As a manager, I never felt the need to bother anyone with 1:1 meetings.

I think it is very easy to shoot yourself in the foot with feedback, this is a difficult art.

And I think the best strategy is to use feedback only to deal with outliers, ie exceptional or catastrophic achievements.




As a employee 1:1s give me a low barrier meeting to bring up topics which neither fit in regular working meetings, nor fit to "water cooler talk", nor warrant calling an extra meeting. Often there's not much, but it's a nice thing to have scheduled.


I've worked for managers that did and didn't do 1:1 meetings. At some places I've missed them - because the managers were out of touch with the team.

In other places where there were no 1:1 but a lot of 'hallway conversations' that seemed to replace them. So they had an 'finger on the pulse' of the team. That was pretty great - because of how informal it was and it worked.

I've also had great 1:1s though. So YMMV I guess, but it's hard to generalize. I think a lot depends on the company culture - some companies might benefit from them while others don't. There's no golden rule.


The issue I see with hallway conversations on their own is that some people don't convey much information in such a short informal setting. Other do but it can leave a blind spot for some individuals and for problems too large (or sensitive) to articulate in such a setting. Some people just aren't comfortable forcing a meeting with their boss to discuss a large or sensitive issue.


I agree, I'd reiterate my point about the company culture here though. And the team - but I think that figuring out what works for your team would be part of the managers' job.

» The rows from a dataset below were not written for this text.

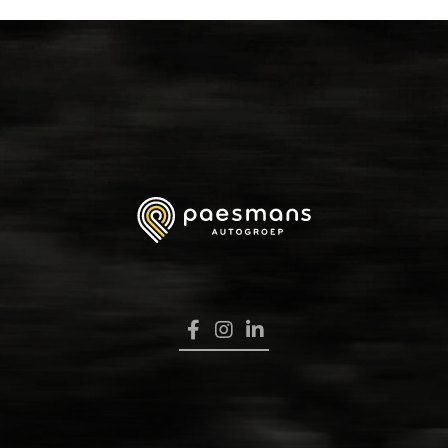
HOME
VERKOOP
RENAULT PRO+
NAVERKOOP
VERHUUR
NIEUWS
OVER ONS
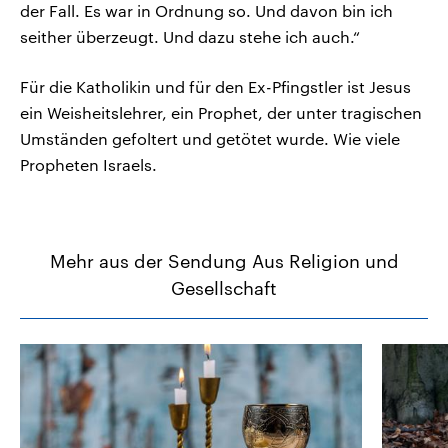
der Fall. Es war in Ordnung so. Und davon bin ich
seither überzeugt. Und dazu stehe ich auch.“
Für die Katholikin und für den Ex-Pfingstler ist Jesus
ein Weisheitslehrer, ein Prophet, der unter tragischen
Umständen gefoltert und getötet wurde. Wie viele
Propheten Israels.
Mehr aus der Sendung Aus Religion und
Gesellschaft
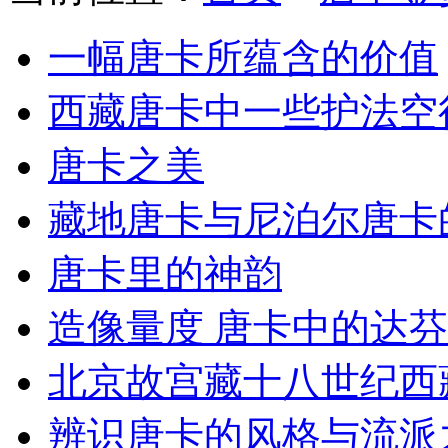
一幅唐卡所蕴含的价值
西藏唐卡中一些护法空
唐卡之美
藏地唐卡与尼泊尔唐卡
唐卡里的神韵
造像量度 唐卡中的达
北京故宫藏十八世纪西
辨识唐卡的风格与流派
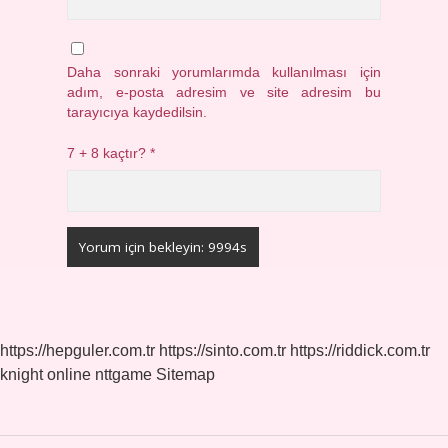
Daha sonraki yorumlarımda kullanılması için
adım, e-posta adresim ve site adresim bu
tarayıcıya kaydedilsin.
7 + 8 kaçtır?
*
https://hepguler.com.tr
https://sinto.com.tr
https://riddick.com.tr
knight online
nttgame
Sitemap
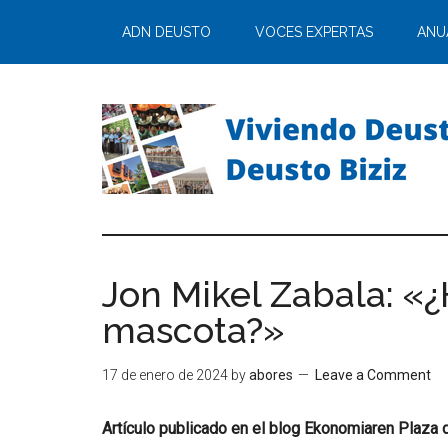
ADN DEUSTO
VOCES EXPERTAS
ANU
Jon Mikel Zabala: «
mascota?»
17 de enero de 2024
by
abores
Leave a Comment
Artículo publicado en el blog Ekonomiaren Plaza 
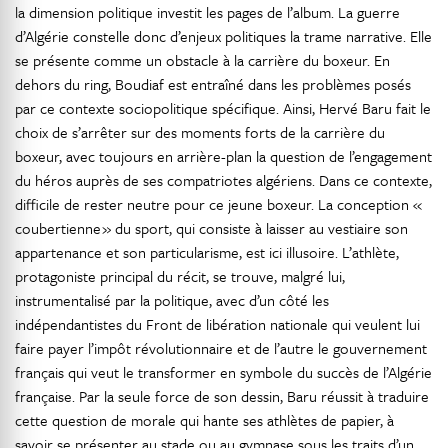
la dimension politique investit les pages de l’album. La guerre
d’Algérie constelle donc d’enjeux politiques la trame narrative. Elle
se présente comme un obstacle à la carrière du boxeur. En
dehors du ring, Boudiaf est entraîné dans les problèmes posés
par ce contexte sociopolitique spécifique. Ainsi, Hervé Baru fait le
choix de s’arrêter sur des moments forts de la carrière du
boxeur, avec toujours en arrière-plan la question de l’engagement
du héros auprès de ses compatriotes algériens. Dans ce contexte,
difficile de rester neutre pour ce jeune boxeur. La conception «
coubertienne » du sport, qui consiste à laisser au vestiaire son
appartenance et son particularisme, est ici illusoire. L’athlète,
protagoniste principal du récit, se trouve, malgré lui,
instrumentalisé par la politique, avec d’un côté les
indépendantistes du Front de libération nationale qui veulent lui
faire payer l’impôt révolutionnaire et de l’autre le gouvernement
français qui veut le transformer en symbole du succès de l’Algérie
française. Par la seule force de son dessin, Baru réussit à traduire
cette question de morale qui hante ses athlètes de papier, à
savoir se présenter au stade ou au gymnase sous les traits d’un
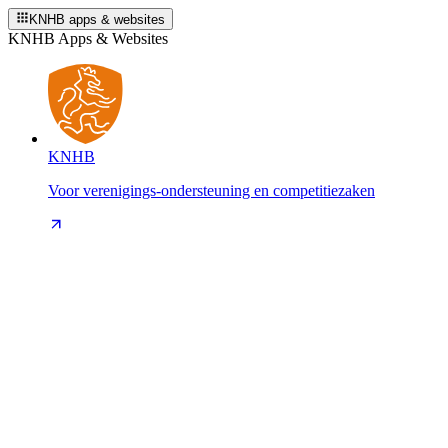
KNHB apps & websites
KNHB Apps & Websites
KNHB
Voor verenigings-ondersteuning en competitiezaken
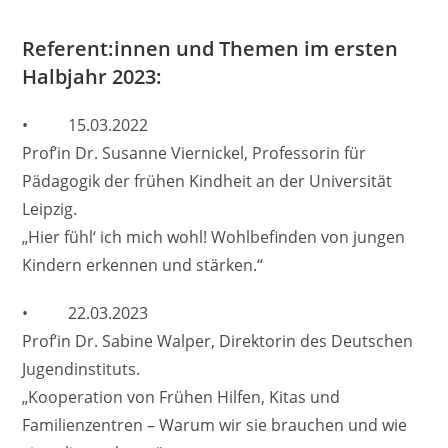
Referent:innen und Themen im ersten
Halbjahr 2023:
• 15.03.2022
Prof’in Dr. Susanne Viernickel, Professorin für
Pädagogik der frühen Kindheit an der Universität
Leipzig.
„Hier fühl‘ ich mich wohl! Wohlbefinden von jungen
Kindern erkennen und stärken.“
• 22.03.2023
Prof’in Dr. Sabine Walper, Direktorin des Deutschen
Jugendinstituts.
„Kooperation von Frühen Hilfen, Kitas und
Familienzentren – Warum wir sie brauchen und wie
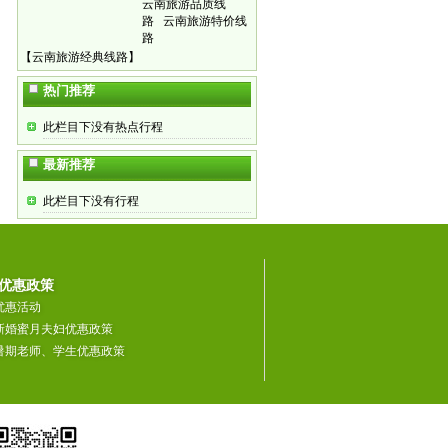
云南旅游品质线
路
云南旅游特价线
路
【
云南旅游经典线路
】
热门推荐
此栏目下没有热点行程
最新推荐
此栏目下没有行程
优惠政策
优惠活动
新婚蜜月夫妇优惠政策
暑期老师、学生优惠政策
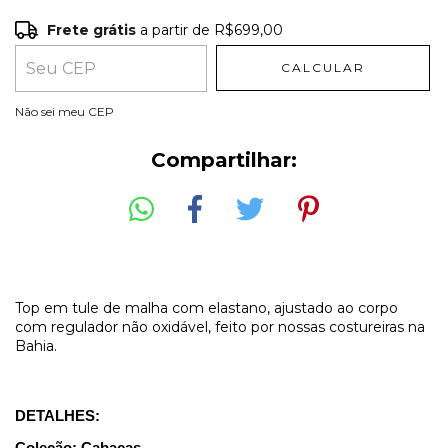
Frete grátis
a partir de
R$699,00
Frete grátis
R$699,00
CALCULAR
Entregas para o CEP:
ALTERAR CEP
Não sei meu CEP
Compartilhar:
Top em tule de malha com elastano, ajustado ao corpo
com regulador não oxidável, feito por nossas costureiras na
Bahia.
DETALHES:
Coleção: Cabaças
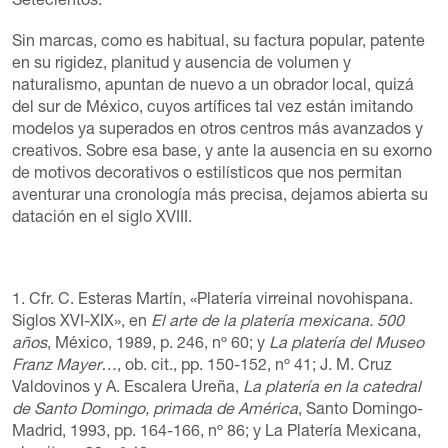
Setecientos.
Sin marcas, como es habitual, su factura popular, patente
en su rigidez, planitud y ausencia de volumen y
naturalismo, apuntan de nuevo a un obrador local, quizá
del sur de México, cuyos artífices tal vez están imitando
modelos ya superados en otros centros más avanzados y
creativos. Sobre esa base, y ante la ausencia en su exorno
de motivos decorativos o estilísticos que nos permitan
aventurar una cronología más precisa, dejamos abierta su
datación en el siglo XVIII.
1. Cfr. C. Esteras Martín, «Platería virreinal novohispana.
Siglos XVI-XIX», en
El arte de la platería mexicana. 500
años
, México, 1989, p. 246, nº 60; y
La platería del Museo
Franz Mayer…
, ob. cit., pp. 150-152, nº 41; J. M. Cruz
Valdovinos y A. Escalera Ureña,
La platería en la catedral
de Santo Domingo, primada de América
, Santo Domingo-
Madrid, 1993, pp. 164-166, nº 86; y La Platería Mexicana,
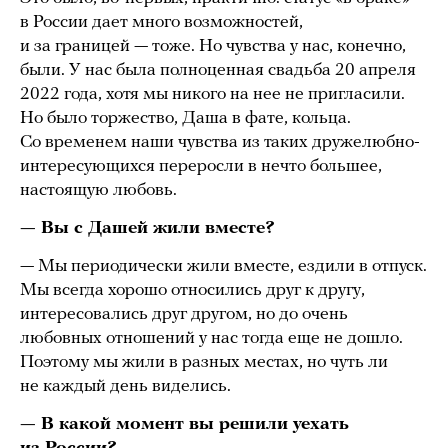
в России дает много возможностей,
и за границей — тоже. Но чувства у нас, конечно,
были. У нас была полноценная свадьба 20 апреля
2022 года, хотя мы никого на нее не пригласили.
Но было торжество, Даша в фате, кольца.
Со временем наши чувства из таких дружелюбно-
интересующихся переросли в нечто большее,
настоящую любовь.
— Вы с Дашей жили вместе?
— Мы периодически жили вместе, ездили в отпуск.
Мы всегда хорошо относились друг к другу,
интересовались друг другом, но до очень
любовных отношений у нас тогда еще не дошло.
Поэтому мы жили в разных местах, но чуть ли
не каждый день виделись.
— В какой момент вы решили уехать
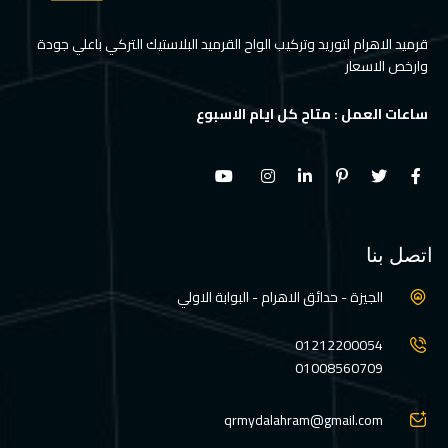
قرميد الاهرام لتوريد وتركيب الواح القرميد البلاستيك التركي باعلي جودة
وارخص الاسعار
ساعات العمل : متاح كل ايام الاسبوع
اتصل بنا
الجيزة - حدائق الاهرام - البوابة الاولي
01212200054
01008560709
qrmydalahram@gmail.com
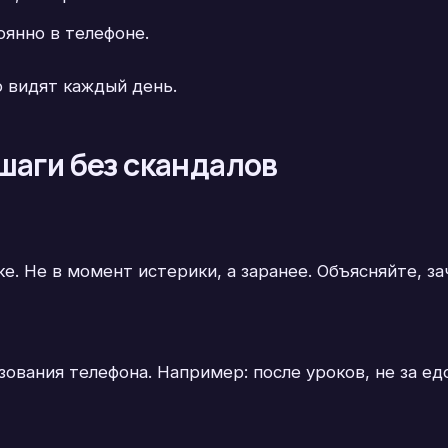
янно в телефоне.
о видят каждый день.
шаги без скандалов
е. Не в момент истерики, а заранее. Объясняйте, з
ования телефона. Например: после уроков, не за едо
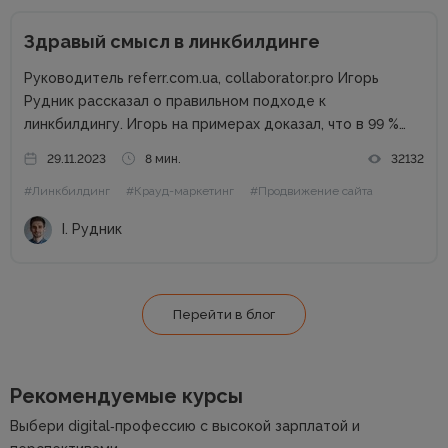
Здравый смысл в линкбилдинге
Руководитель referr.com.ua, collaborator.pro Игорь
Рудник рассказал о правильном подходе к
линкбилдингу. Игорь на примерах доказал, что в 99 %
случаях PBN не нужны. Основные методы линкбилдинга
29.11.2023
8 мин.
32132
Сайты можно продвигать множеством способов, среди
#Линкбилдинг
#Крауд-маркетинг
#Продвижение сайта
которых есть и PBN. При этом PBN разделяются...
І. Рудник
Перейти в блог
Рекомендуемые курсы
Выбери digital‑профессию с высокой зарплатой и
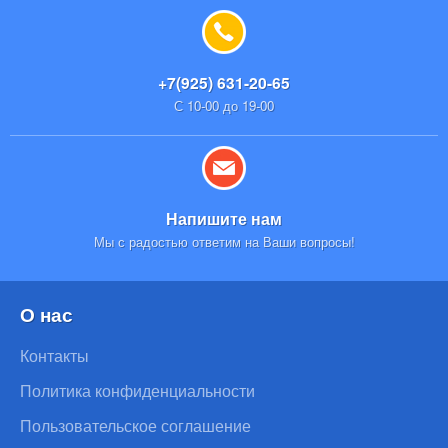
+7(925) 631-20-65
С 10-00 до 19-00
Напишите нам
Мы с радостью ответим на Ваши вопросы!
О нас
Контакты
Политика конфиденциальности
Пользовательское соглашение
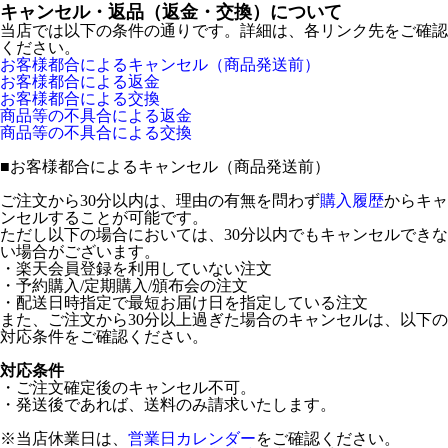
キャンセル・返品（返金・交換）について
当店では以下の条件の通りです。詳細は、各リンク先をご確認
ください。
お客様都合によるキャンセル（商品発送前）
お客様都合による返金
お客様都合による交換
商品等の不具合による返金
商品等の不具合による交換
■
お客様都合によるキャンセル（商品発送前）
ご注文から30分以内は、理由の有無を問わず
購入履歴
からキャ
ンセルすることが可能です。
ただし以下の場合においては、30分以内でもキャンセルできな
い場合がございます。
・楽天会員登録を利用していない注文
・予約購入/定期購入/頒布会の注文
・配送日時指定で最短お届け日を指定している注文
また、ご注文から30分以上過ぎた場合のキャンセルは、以下の
対応条件をご確認ください。
対応条件
・ご注文確定後のキャンセル不可。
・発送後であれば、送料のみ請求いたします。
※当店休業日は、
営業日カレンダー
をご確認ください。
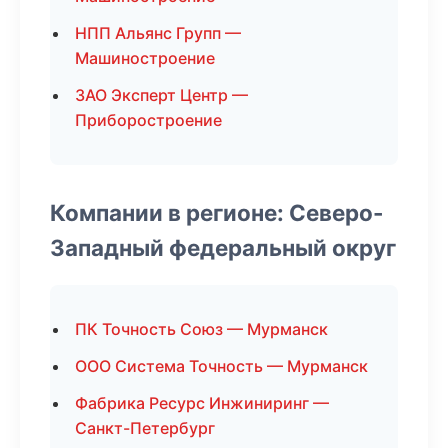
НПП Альянс Групп —
Машиностроение
ЗАО Эксперт Центр —
Приборостроение
Компании в регионе: Северо-
Западный федеральный округ
ПК Точность Союз — Мурманск
ООО Система Точность — Мурманск
Фабрика Ресурс Инжиниринг —
Санкт-Петербург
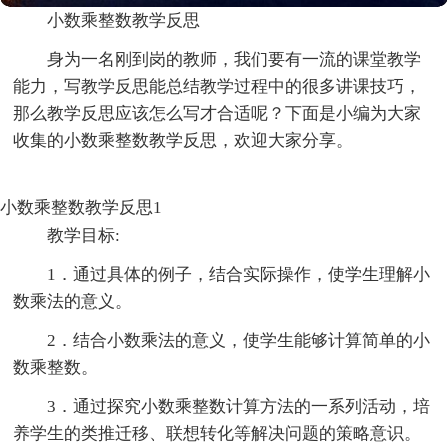
小数乘整数教学反思
身为一名刚到岗的教师，我们要有一流的课堂教学
能力，写教学反思能总结教学过程中的很多讲课技巧，
那么教学反思应该怎么写才合适呢？下面是小编为大家
收集的小数乘整数教学反思，欢迎大家分享。
小数乘整数教学反思1
教学目标:
1．通过具体的例子，结合实际操作，使学生理解小
数乘法的意义。
2．结合小数乘法的意义，使学生能够计算简单的小
数乘整数。
3．通过探究小数乘整数计算方法的一系列活动，培
养学生的类推迁移、联想转化等解决问题的策略意识。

Just to be clear, I've never been in the manager position here. Always the engineering position, so I can't really speak for a broad set of people.


In my experience, the importance of the 1:1 is correlated with the size of the organization. At a 1000+ person company with teammates spread across 10 time zones, the meeting is a must because I have no physical cues. This only works, now, because of the ubiquity of video conferencing.


> As a manager, I never felt the need to bother anyone with 1:1 meetings.

How do you collect feedback then?


Talking with people in an informal way, over lunch, work meetings (brainstorm) and direct day-to-day conversations.


So you make an effort to take time out of your day for informal, one on one conversations with members of your team? Over lunch, and directly in passing?


I think it's important to give feedback to employees that behave like you'd expect, too. Otherwise they might wonder if they are doing something wrong and change their behavior.